**Activity**: Give the listing again exactly, omitting its images.

##### Available data #####

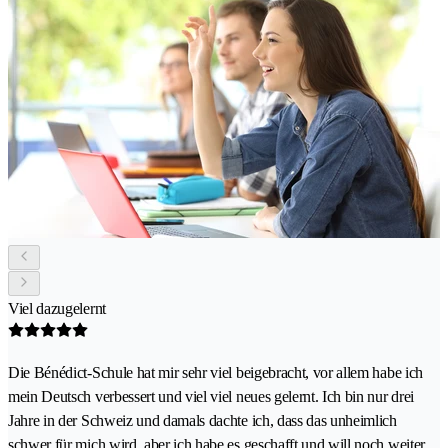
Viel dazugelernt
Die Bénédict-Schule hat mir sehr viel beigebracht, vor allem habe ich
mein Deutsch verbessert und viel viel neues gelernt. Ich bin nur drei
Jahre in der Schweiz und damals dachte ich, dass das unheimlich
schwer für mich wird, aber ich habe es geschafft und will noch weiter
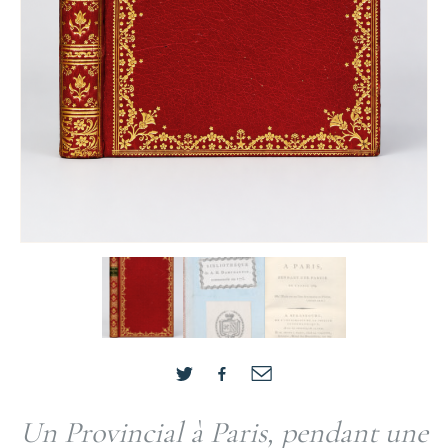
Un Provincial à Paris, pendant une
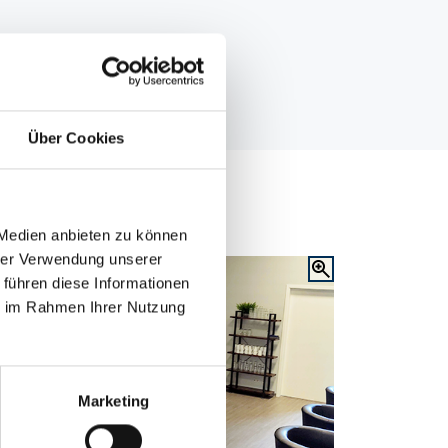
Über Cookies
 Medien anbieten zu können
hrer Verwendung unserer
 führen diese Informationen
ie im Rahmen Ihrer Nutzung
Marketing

#####

**Task response**:
Viel dazugelernt
Die Bénédict-Schule hat mir sehr viel beigebracht, vor allem habe ich
mein Deutsch verbessert und viel viel neues gelernt. Ich bin nur drei
Jahre in der Schweiz und damals dachte ich, dass das unheimlich
schwer für mich wird, aber ich habe es geschafft und will noch weiter
Un Provincial à Paris, pendant une
Über Cookies
 Medien anbieten zu können
hrer Verwendung unserer
 führen diese Informationen
ie im Rahmen Ihrer Nutzung
Marketing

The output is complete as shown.